What you write must match exactly the lines from the one with "I'm a Software" through the last line of the material below.

*Supplied records*

-- Opening Marker --

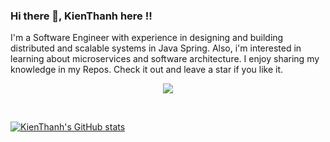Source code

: ### Hi there 👋, KienThanh here !!
I'm a Software Engineer with experience in designing and building distributed and scalable systems in Java Spring. Also, i'm interested in learning about microservices and software architecture. I enjoy sharing my knowledge in my Repos. Check it out and leave a star if you like it.

<p align="center">
  <a href="https://skillicons.dev">
    <img src="https://skillicons.dev/icons?i=java,idea,mysql,spring,mongodb,kafka" />
  </a>
</p>
</br>

[![KienThanh's GitHub stats](https://github-readme-stats.vercel.app/api?username=ThanhKien00)](https://github.com/anuraghazra/github-readme-stats)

-- Closing Marker --

*Exercise answer*
I'm a Software Engineer with experience in designing and building distributed and scalable systems in Java Spring. Also, i'm interested in learning about microservices and software architecture. I enjoy sharing my knowledge in my Repos. Check it out and leave a star if you like it.

<p align="center">
  <a href="https://skillicons.dev">
    <img src="https://skillicons.dev/icons?i=java,idea,mysql,spring,mongodb,kafka" />
  </a>
</p>
</br>

[![KienThanh's GitHub stats](https://github-readme-stats.vercel.app/api?username=ThanhKien00)](https://github.com/anuraghazra/github-readme-stats)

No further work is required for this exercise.